The Atmos 540 clock incorporates the improvements in manufacturing technology that had become available when this clock was introduced in 1984. It is a truly impressive piece of machinery.



Fig. 1

This clock is less substantial, however, than the Atmos 528. It is certainly more fragile and more easily damaged during repairs because of several new design features that do not amount to improvements. First of all, the bellows must be removed, the chain disconnected from the rear spring, and the smaller chain return spring disconnected from the back plate, all done before removing the mechanism.

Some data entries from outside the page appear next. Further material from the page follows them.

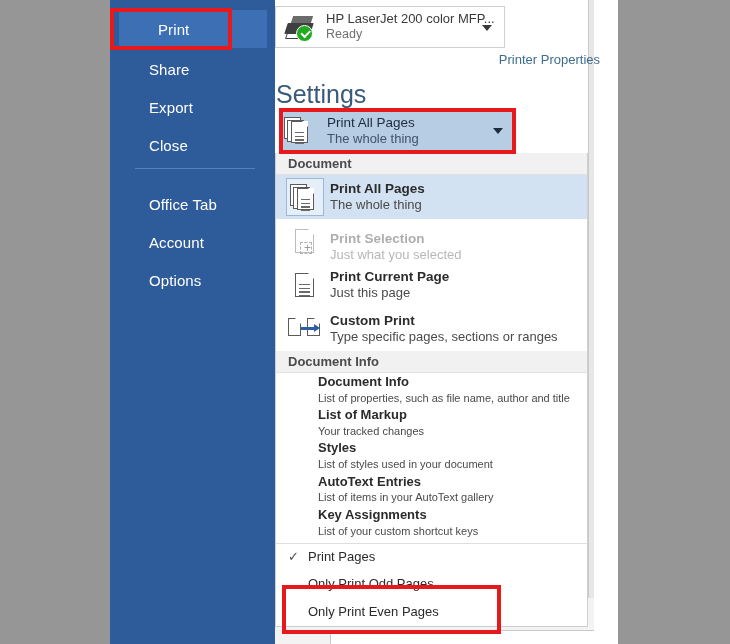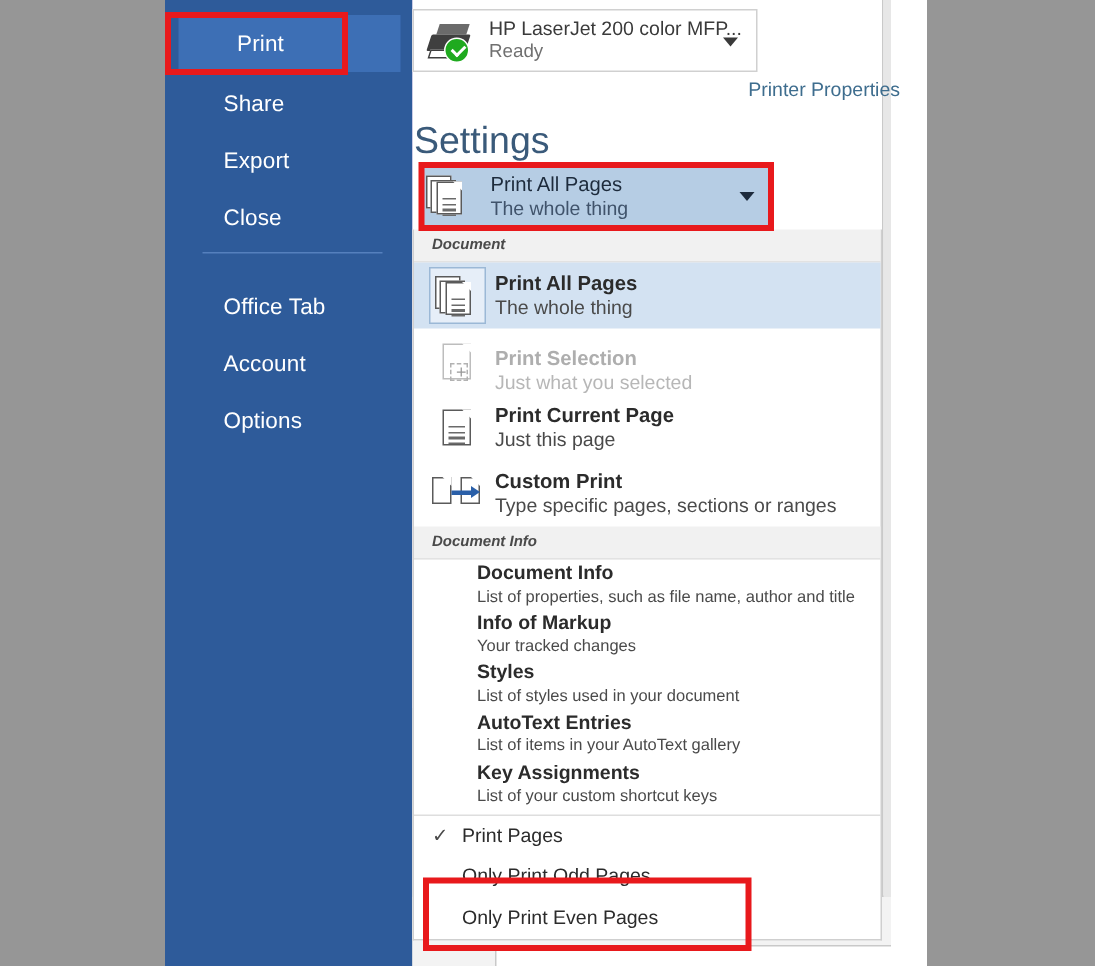--- a/index.html
+++ b/index.html
@@ -202,24 +202,23 @@
     border: 1px solid #cfcfcf;
     border-top: none;
     z-index: 20;
   }
   .menu-header {
     height: 22px;
     background: #f1f1f1;
     border-bottom: 1px solid #e2e2e2;
     display: flex; align-items: center;
     padding-left: 12px;
-    font-size: 10px;
+    font-size: 13px;
     font-weight: bold;
     color: #4a4a4a;
-    font-style: italic;
   }
   .menu-item {
     display: flex;
     align-items: center;
     height: 44px;
     padding-left: 10px;
   }
   .menu-item.selected { background: #d3e2f2; }
   .menu-item .ico {
     width: 38px; height: 38px;
@@ -474,21 +473,21 @@
         </div>
       </div>
 
       <div class="menu-header">Document Info</div>
 
       <div class="info-item">
         <div class="info-title">Document Info</div>
         <div class="info-sub">List of properties, such as file name, author and title</div>
       </div>
       <div class="info-item">
-        <div class="info-title">Info of Markup</div>
+        <div class="info-title">List of Markup</div>
         <div class="info-sub">Your tracked changes</div>
       </div>
       <div class="info-item">
         <div class="info-title">Styles</div>
         <div class="info-sub">List of styles used in your document</div>
       </div>
       <div class="info-item">
         <div class="info-title">AutoText Entries</div>
         <div class="info-sub">List of items in your AutoText gallery</div>
       </div>

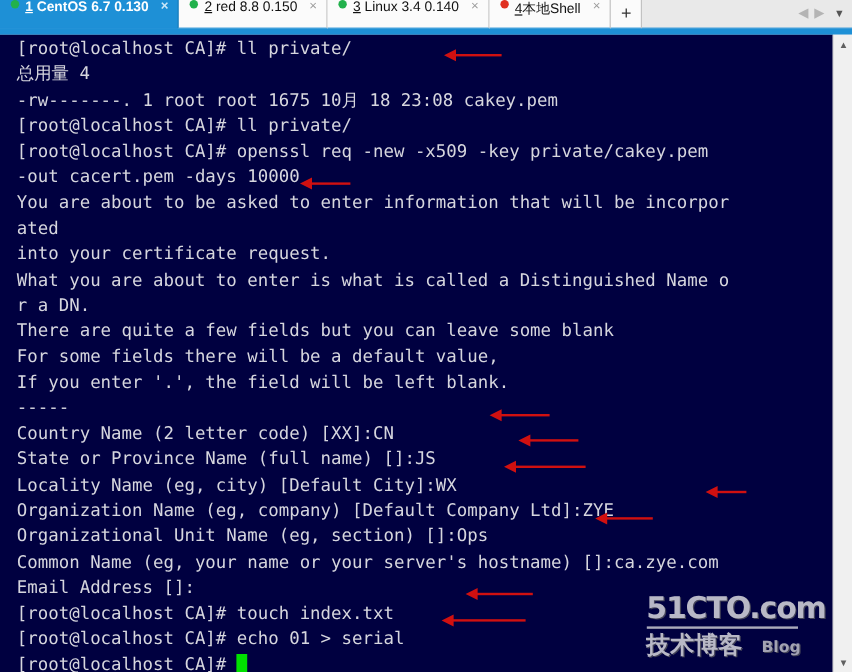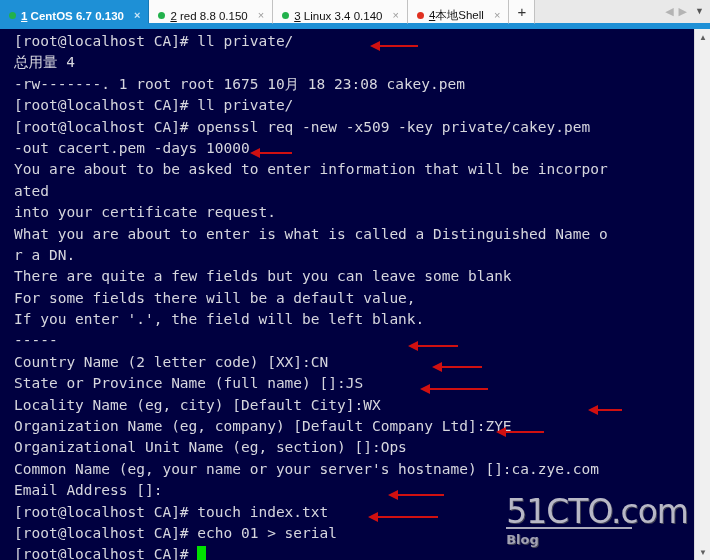--- a/index.html
+++ b/index.html
@@ -19,23 +19,22 @@
   .tabbar {
     position: absolute; left: 0; top: 0;
     width: 710px; height: 24px;
     background: #e9e9e9;
     display: flex;
     align-items: stretch;
   }
   .tab {
     position: relative;
     display: flex;
-    align-items: center;
     height: 24px;
-    padding: 8px 6px 0 9px;
+    padding: 0 6px 0 9px;
     background: #fbfbfb;
     border-right: 1px solid #c2c2c2;
     border-bottom: 1px solid #1e90d6;
     font-size: 11.5px;
     color: #111;
     white-space: nowrap;
     cursor: default;
   }
   .tab.active {
     background: #1e90d6;
@@ -141,22 +140,22 @@
   
   .watermark {
     position: absolute;
     right: 22px; bottom: 12px;
     text-align: left;
     opacity: 0.92;
     pointer-events: none;
   }
   .wm-top {
     font-family: "DejaVu Sans", sans-serif;
-    font-weight: normal;
-    font-size: 33px;
+    font-weight: bold;
+    font-size: 25px;
     line-height: 27px;
     color: #c8c8d2;
     letter-spacing: -1px;
     text-shadow: 1px 1px 0 #4a4a5a;
     margin-top: 44px;
   }
   .wm-rule {
     width: 126px; height: 2px;
     background: #b9b9c6;
     margin: 2px 0 3px 0;
@@ -172,20 +171,21 @@
     color: #c8c8d2;
     text-shadow: 1px 1px 0 #4a4a5a;
   }
   .wm-blog {
     font-family: "DejaVu Sans", sans-serif;
     font-weight: bold;
     font-size: 13px;
     line-height: 16px;
     color: #b0b0bd;
     text-shadow: 1px 1px 0 #4a4a5a;
+    margin-left: 10px;
   }
 
   
   .scrollbar {
     position: absolute;
     right: 0; top: 29px;
     width: 16px; height: 531px;
     background: #f0f0f0;
     border-left: 1px solid #dcdcdc;
   }
@@ -287,20 +287,21 @@
       <div class="arrow" style="left: 368px; top: 512px; width: 70px;">
         <div class="head" style="border-right-color: rgb(208, 16, 16);"></div>
         <div class="shaft" style="background: rgb(208, 16, 16);"></div>
       </div>
     </div>
 
   <div class="watermark">
     <div class="wm-top">51CTO.com</div>
     <div class="wm-rule"></div>
     <div class="wm-bot">
+      <span class="wm-cn">技术博客</span>
       <span class="wm-blog">Blog</span>
     </div>
   </div>
 
   <div class="scrollbar">
     <div class="sb-up">▲</div>
     <div class="sb-track"></div>
     <div class="sb-down">▼</div>
   </div>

Otherwise, the tiny click springs will be broken.



Fig. 2

To let the power down, you hold the ratchet wheel with your fingers while moving the two large click springs out of the way with a pair of tweezers, gradually allowing the ratchet wheel to move slowly between your fingers until the mainspring is fully unwound.



Fig. 3

Make sure the pallet fork protrudes through the opening in the back plate as you assemble the mechanism. Otherwise you will have a broken pallet pivot. The fact that the pallet assembly cannot be added after assembling the mechanism makes this clock far more difficult to assemble than the Atmos 528, with a much greater risk of a broken pallet pivot or escape wheel pivot. It would be an improvement in design to add a bridge for the pallet assembly, as seen in the 528.



Fig. 4

In the AWI Atmos repair course that I took in 1992, the instructor, Mr. Jerry Jaeger, told us that the mainspring in the Atmos 528 should be removed from its barrel, cleaned, lubricated, and reinstalled. He told us that the mainspring in the Atmos 540, however, should not be removed from the barrel nor serviced unless it were broken and needed to be replaced.



Fig. 5

WARNING: If you have not taken a professional repair course for Atmos clocks, you should not attempt to service one, particularly not the 540. The suspension wire inside the pendulum of the 540 is even thinner, (about a thin as a human hair), more fragile and more easily broken than the suspension wire in the 528, which is certainly not the only, nor the least, of its fragile characteristics.

This Atmos clock was brought from Marble Falls, TX.